Within the entries below, please retype exactly the lines starting with the line that has "About the EES" and going on through the line that has "Native Lands", but not the pictures.

Saved data entries
○ ○ ○ ○ ○ ○ ○

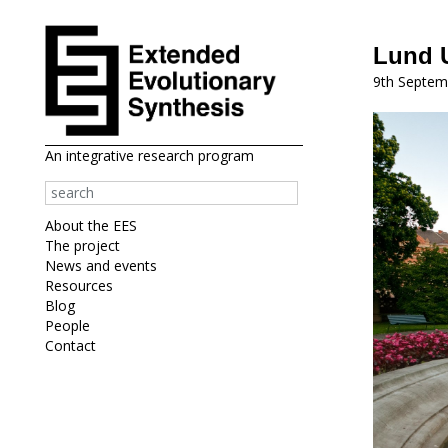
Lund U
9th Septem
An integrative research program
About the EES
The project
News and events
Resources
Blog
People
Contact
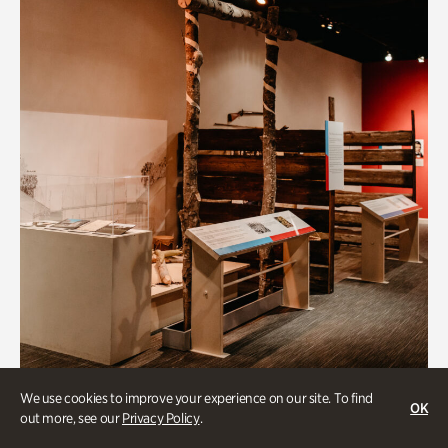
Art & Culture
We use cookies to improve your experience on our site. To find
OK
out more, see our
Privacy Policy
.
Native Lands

○ ○ ○ ○ ○ ○ ○

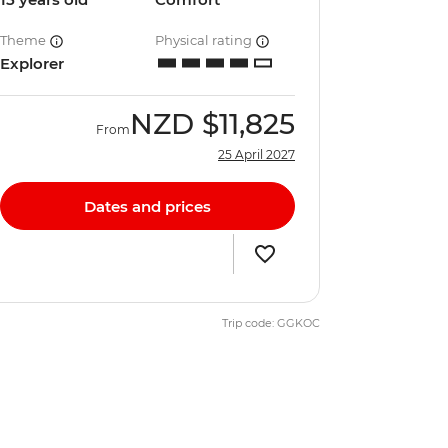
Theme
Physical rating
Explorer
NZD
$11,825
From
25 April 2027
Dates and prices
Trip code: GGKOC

○ ○ ○ ○ ○ ○ ○

__Response below__:
About the EES
The project
News and events
Resources
Blog
People
Contact
Art & Culture
We use cookies to improve your experience on our site. To find
OK
out more, see our
Privacy Policy
.
Native Lands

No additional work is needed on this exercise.